Stock Market

ET Intelligence Group: Amid the current volatility in the markets, NTPC could offer a top defensive bet given its better earnings visibility.

Analysts expect the company to deliver a double-digit earnings growth in the next two years. The company’s cheaper valuation and consistent dividend paying record are further seen as contributing factors.

At Thursday’s closing price of Rs 129, the stock was traded at 1.2 times the book value which is on a lower side and offers a dividend yield of 5 per cent. The state-owned NTPC reported 91.4 per cent plant availability factor in the June 2019 quarter — 540 basis points higher than the previous year and the highest in the last eight quarters.

This will make the country’s largest power producer eligible for more incentives from the buyers which will help reduce the extent of under-recoveries.
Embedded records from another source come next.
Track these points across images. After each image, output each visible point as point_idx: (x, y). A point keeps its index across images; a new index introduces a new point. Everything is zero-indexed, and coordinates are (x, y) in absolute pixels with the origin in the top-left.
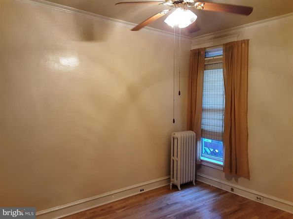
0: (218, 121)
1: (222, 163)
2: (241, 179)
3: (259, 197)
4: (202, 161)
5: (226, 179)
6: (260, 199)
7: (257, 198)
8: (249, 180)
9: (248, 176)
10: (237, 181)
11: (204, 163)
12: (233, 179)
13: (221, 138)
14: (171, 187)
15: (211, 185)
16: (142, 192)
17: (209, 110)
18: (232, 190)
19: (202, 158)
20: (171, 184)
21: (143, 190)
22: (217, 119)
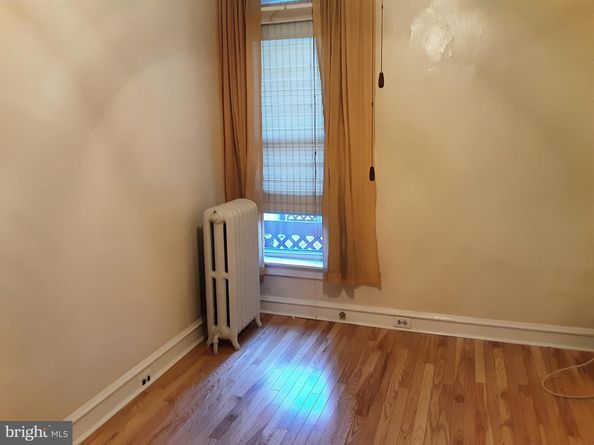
0: (303, 169)
1: (320, 265)
2: (360, 291)
3: (402, 319)
4: (267, 266)
5: (326, 296)
6: (405, 323)
7: (399, 322)
8: (380, 288)
9: (376, 282)
10: (351, 295)
11: (271, 271)
12: (344, 292)
13: (310, 208)
14: (216, 347)
15: (293, 315)
16: (148, 384)
17: (277, 144)
18: (343, 316)
19: (267, 260)
20: (216, 341)
21: (149, 378)
22: (300, 165)
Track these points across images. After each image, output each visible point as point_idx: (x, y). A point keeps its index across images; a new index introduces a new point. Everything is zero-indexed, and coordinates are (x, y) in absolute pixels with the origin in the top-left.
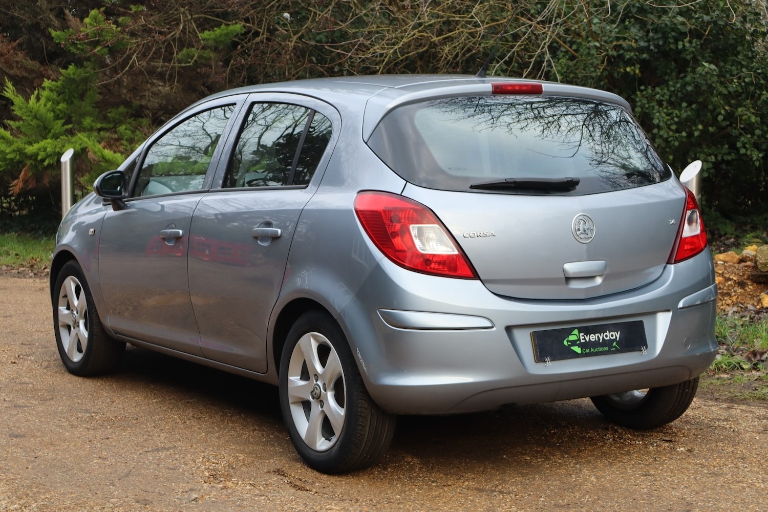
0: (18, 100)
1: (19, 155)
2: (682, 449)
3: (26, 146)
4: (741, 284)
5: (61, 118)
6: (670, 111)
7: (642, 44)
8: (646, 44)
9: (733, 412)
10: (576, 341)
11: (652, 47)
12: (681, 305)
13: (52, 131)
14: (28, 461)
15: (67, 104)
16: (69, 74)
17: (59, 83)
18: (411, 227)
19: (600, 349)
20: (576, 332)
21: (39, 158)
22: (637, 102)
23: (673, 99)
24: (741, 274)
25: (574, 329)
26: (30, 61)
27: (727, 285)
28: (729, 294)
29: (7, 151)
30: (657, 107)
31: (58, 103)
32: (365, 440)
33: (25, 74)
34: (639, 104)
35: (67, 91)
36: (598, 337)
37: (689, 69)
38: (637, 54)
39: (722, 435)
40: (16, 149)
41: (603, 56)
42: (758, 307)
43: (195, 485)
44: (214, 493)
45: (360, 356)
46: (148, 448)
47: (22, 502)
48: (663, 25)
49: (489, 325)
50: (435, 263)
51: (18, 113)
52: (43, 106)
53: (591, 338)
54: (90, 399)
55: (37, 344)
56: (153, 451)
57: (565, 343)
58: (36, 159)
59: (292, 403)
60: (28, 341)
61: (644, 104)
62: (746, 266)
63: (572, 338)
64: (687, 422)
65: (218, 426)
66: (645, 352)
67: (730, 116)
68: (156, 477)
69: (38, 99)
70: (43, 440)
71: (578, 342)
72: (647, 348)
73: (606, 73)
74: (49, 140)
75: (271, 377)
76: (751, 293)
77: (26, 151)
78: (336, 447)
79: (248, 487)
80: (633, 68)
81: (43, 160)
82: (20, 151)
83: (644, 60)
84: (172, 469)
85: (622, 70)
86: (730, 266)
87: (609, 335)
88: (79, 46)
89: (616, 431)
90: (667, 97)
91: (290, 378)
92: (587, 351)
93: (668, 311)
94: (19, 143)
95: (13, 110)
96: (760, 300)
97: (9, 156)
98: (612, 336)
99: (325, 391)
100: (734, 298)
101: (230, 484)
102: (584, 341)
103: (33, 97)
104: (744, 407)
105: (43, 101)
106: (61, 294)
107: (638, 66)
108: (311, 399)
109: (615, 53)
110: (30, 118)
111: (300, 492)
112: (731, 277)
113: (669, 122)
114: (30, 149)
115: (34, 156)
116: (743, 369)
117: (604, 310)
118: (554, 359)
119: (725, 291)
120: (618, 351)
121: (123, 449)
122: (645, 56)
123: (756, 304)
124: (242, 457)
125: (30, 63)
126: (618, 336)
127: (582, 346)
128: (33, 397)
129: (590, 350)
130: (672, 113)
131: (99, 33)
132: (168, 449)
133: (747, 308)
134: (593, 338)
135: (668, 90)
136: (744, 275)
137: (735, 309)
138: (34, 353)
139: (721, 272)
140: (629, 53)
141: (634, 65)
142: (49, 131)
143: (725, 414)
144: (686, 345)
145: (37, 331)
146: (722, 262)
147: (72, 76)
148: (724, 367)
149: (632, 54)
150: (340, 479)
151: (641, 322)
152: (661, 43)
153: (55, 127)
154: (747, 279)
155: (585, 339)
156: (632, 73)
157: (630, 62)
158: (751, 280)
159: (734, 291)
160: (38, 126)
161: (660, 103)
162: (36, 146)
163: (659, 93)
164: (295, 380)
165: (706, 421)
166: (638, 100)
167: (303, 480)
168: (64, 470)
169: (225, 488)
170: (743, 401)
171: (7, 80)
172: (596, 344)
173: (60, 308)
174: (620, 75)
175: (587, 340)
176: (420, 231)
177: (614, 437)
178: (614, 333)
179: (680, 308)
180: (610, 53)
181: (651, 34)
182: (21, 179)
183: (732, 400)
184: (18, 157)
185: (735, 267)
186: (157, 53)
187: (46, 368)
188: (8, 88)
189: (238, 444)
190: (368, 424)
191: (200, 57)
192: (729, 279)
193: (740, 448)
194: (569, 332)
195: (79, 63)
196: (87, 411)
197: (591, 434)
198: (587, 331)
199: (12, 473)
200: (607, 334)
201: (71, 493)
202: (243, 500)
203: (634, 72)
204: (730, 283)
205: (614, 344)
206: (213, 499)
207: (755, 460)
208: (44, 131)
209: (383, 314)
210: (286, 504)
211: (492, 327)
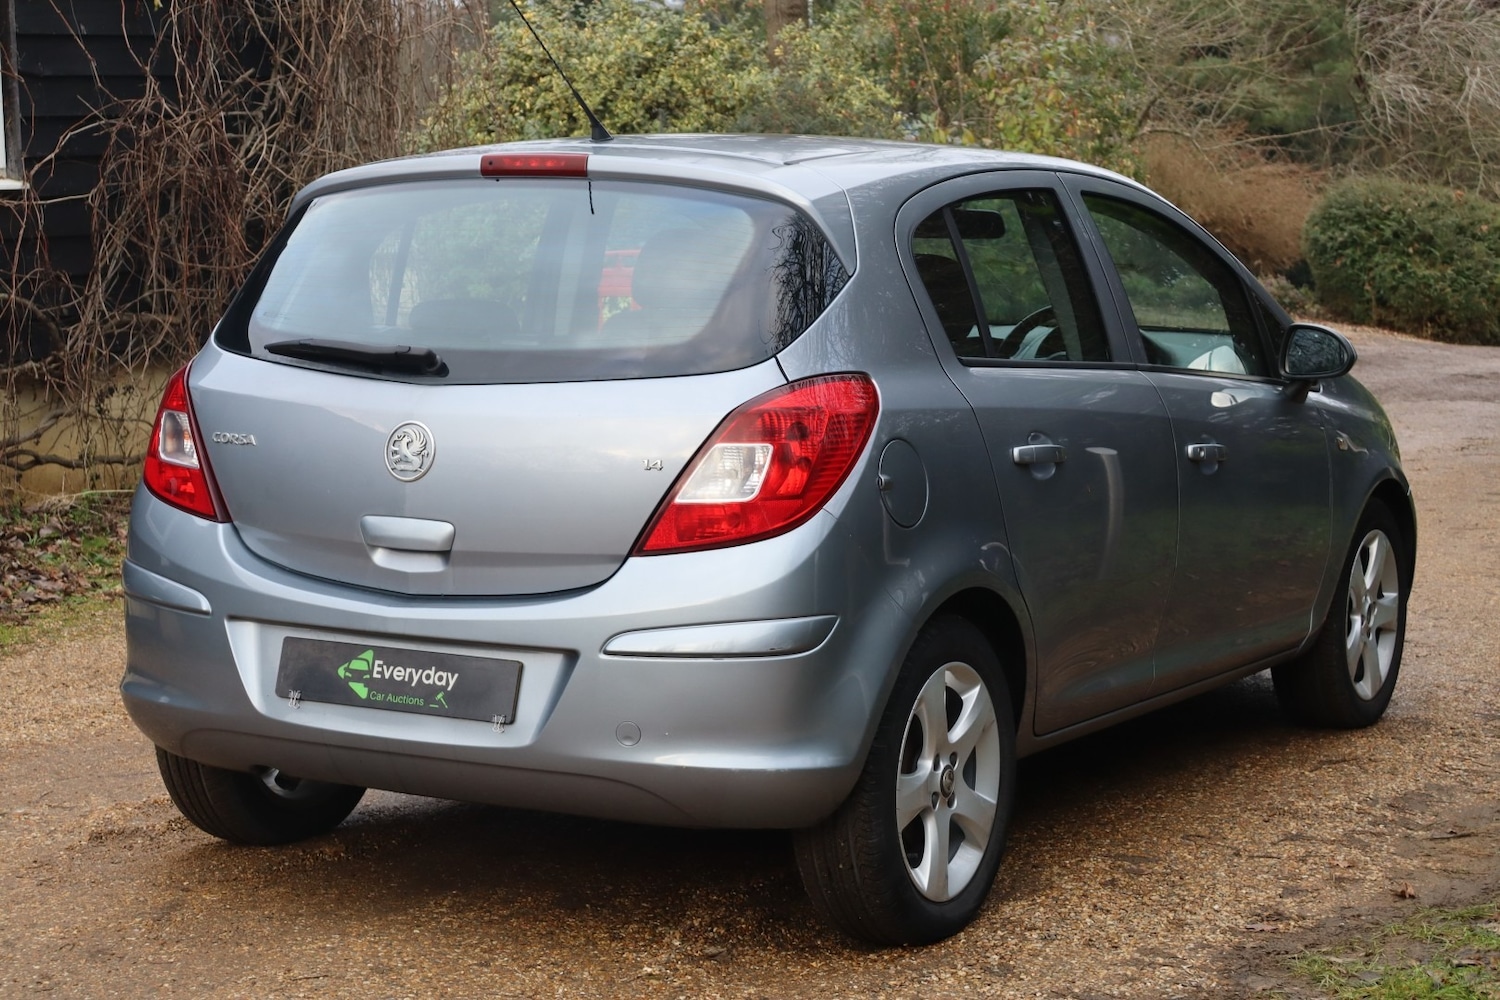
10: (365, 673)
19: (406, 700)
20: (369, 655)
25: (365, 648)
36: (410, 674)
49: (205, 607)
53: (395, 673)
57: (341, 672)
63: (357, 665)
71: (368, 676)
72: (508, 720)
87: (433, 676)
92: (381, 697)
98: (440, 678)
102: (379, 676)
118: (307, 696)
120: (441, 712)
126: (452, 683)
127: (371, 684)
129: (385, 697)
134: (399, 674)
144: (625, 736)
155: (383, 673)
172: (403, 688)
175: (387, 676)
178: (444, 675)
194: (355, 651)
198: (392, 658)
200: (432, 673)
205: (440, 696)
211: (208, 613)
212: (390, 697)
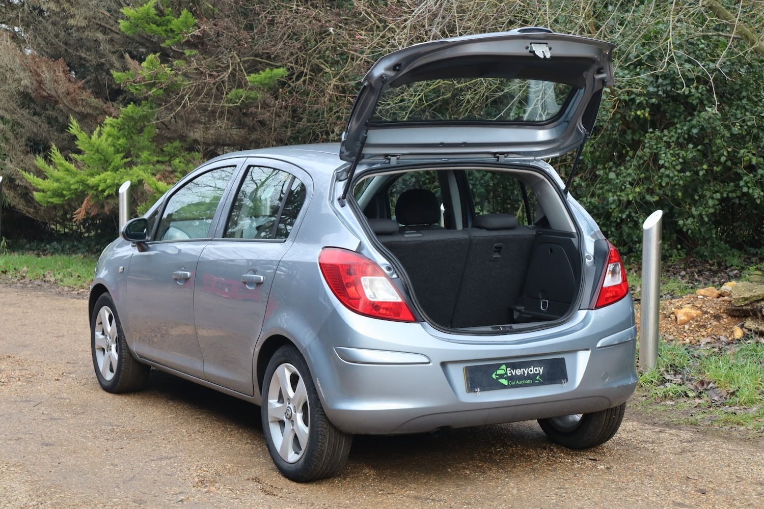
0: (82, 136)
1: (82, 185)
2: (602, 467)
3: (89, 177)
4: (717, 317)
5: (121, 152)
6: (677, 152)
7: (651, 89)
8: (655, 90)
9: (662, 435)
10: (504, 374)
11: (660, 93)
12: (599, 345)
13: (113, 164)
14: (52, 466)
15: (127, 139)
16: (128, 112)
17: (119, 120)
18: (362, 279)
19: (524, 382)
20: (504, 367)
21: (100, 189)
22: (645, 143)
23: (681, 140)
24: (718, 308)
25: (502, 364)
26: (94, 99)
27: (704, 317)
28: (705, 327)
29: (71, 182)
30: (664, 148)
31: (119, 138)
32: (325, 454)
33: (90, 111)
34: (647, 145)
35: (126, 127)
36: (523, 371)
37: (696, 113)
38: (647, 98)
39: (643, 455)
40: (79, 180)
41: (615, 101)
42: (730, 339)
43: (185, 489)
44: (199, 496)
45: (319, 384)
46: (154, 457)
47: (40, 499)
48: (671, 72)
49: (427, 361)
50: (384, 308)
51: (81, 147)
52: (104, 141)
53: (517, 372)
54: (116, 414)
55: (81, 363)
56: (157, 460)
57: (494, 376)
58: (97, 190)
59: (271, 422)
60: (73, 360)
61: (652, 145)
62: (724, 301)
63: (500, 372)
64: (618, 444)
65: (218, 439)
66: (565, 385)
67: (732, 157)
68: (155, 482)
69: (100, 134)
70: (68, 449)
71: (506, 376)
72: (567, 381)
73: (618, 116)
74: (109, 173)
75: (257, 399)
76: (725, 326)
77: (88, 182)
78: (302, 460)
79: (227, 492)
80: (643, 111)
81: (103, 191)
82: (82, 182)
83: (653, 104)
84: (169, 475)
85: (633, 113)
86: (708, 301)
87: (533, 370)
88: (137, 87)
89: (552, 450)
90: (674, 139)
91: (270, 401)
92: (513, 383)
93: (587, 349)
94: (83, 174)
95: (78, 145)
96: (733, 332)
97: (72, 187)
98: (536, 370)
99: (295, 412)
100: (710, 330)
101: (213, 488)
102: (510, 375)
103: (95, 133)
104: (673, 431)
105: (104, 136)
106: (98, 322)
107: (648, 110)
108: (285, 419)
109: (627, 98)
110: (92, 152)
111: (268, 497)
112: (708, 311)
113: (674, 163)
114: (92, 181)
115: (95, 187)
116: (688, 396)
117: (528, 349)
118: (483, 390)
119: (701, 324)
120: (541, 384)
121: (133, 457)
122: (654, 100)
123: (728, 336)
124: (229, 466)
125: (94, 101)
126: (541, 371)
127: (508, 379)
128: (68, 411)
129: (515, 383)
130: (678, 154)
131: (155, 76)
132: (169, 459)
133: (719, 339)
134: (519, 372)
135: (676, 132)
136: (720, 309)
137: (709, 340)
138: (76, 371)
139: (699, 306)
140: (639, 98)
141: (644, 109)
142: (110, 164)
143: (654, 437)
144: (604, 378)
145: (83, 351)
146: (702, 297)
147: (131, 114)
148: (671, 394)
149: (642, 99)
150: (306, 486)
151: (563, 359)
152: (669, 88)
153: (116, 160)
154: (723, 313)
155: (511, 373)
156: (642, 116)
157: (640, 106)
158: (726, 313)
159: (710, 324)
160: (100, 159)
161: (668, 145)
162: (97, 178)
163: (666, 136)
164: (273, 402)
165: (634, 443)
166: (646, 141)
167: (274, 486)
168: (80, 474)
169: (208, 492)
170: (677, 426)
171: (72, 118)
172: (521, 377)
173: (97, 333)
174: (631, 117)
175: (514, 374)
176: (371, 282)
177: (548, 455)
178: (537, 369)
179: (599, 348)
180: (622, 97)
181: (660, 80)
182: (83, 208)
183: (667, 425)
184: (81, 188)
185: (714, 301)
186: (208, 94)
187: (84, 384)
188: (72, 124)
189: (230, 455)
190: (327, 441)
191: (247, 98)
192: (706, 313)
193: (654, 468)
194: (498, 367)
195: (137, 102)
196: (111, 424)
197: (531, 452)
198: (514, 366)
199: (38, 476)
200: (532, 369)
201: (82, 493)
202: (221, 502)
203: (644, 115)
204: (706, 316)
205: (538, 377)
206: (197, 501)
207: (660, 477)
208: (105, 163)
209: (339, 351)
210: (254, 506)
211: (429, 363)
212: (517, 382)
In the previous fiscal, under-recoveries were nearly 7 per cent of the company’s net profit.

The company’s management expects to eliminate under-recoveries this fiscal.

This along with 5 per cent rise in capacity addition may lead to a double-digit earnings growth for the next two years. Plant availability factor (PAF) is the amount of time the plant is available to generate electricity.

It is different from plant load factor (PLF) which represents capacity utilisation of a power plant.

Higher PAF allows NTPC to earn incentives even if the buyers don’t buy more electricity.

NTPC’s PAF has been on the rise, thanks to higher coal availability and better inventory management.

The average coal inventory at NTPC plants is now at comfortable 30 days as compared to 15 days in the past. NTPC is working with Coal India and the Indian Railways to ensure seamless availability of coal.

It gave Rs 5,000 crore advance to the railways in FY19, which led to reduction in transport bottlenecks.

To further improve the logistics it has agreed to pay Rs 10,000 crore in FY20.

It is also working towards increasing coal import and has issued tenders to purchase three million tonnes of coal. In addition, its captive coal mines are ramping up fast.

in FY19, the two coal mines produced 6.8 million tonnes coal, which should accelerate by 80-100 per cent by FY21.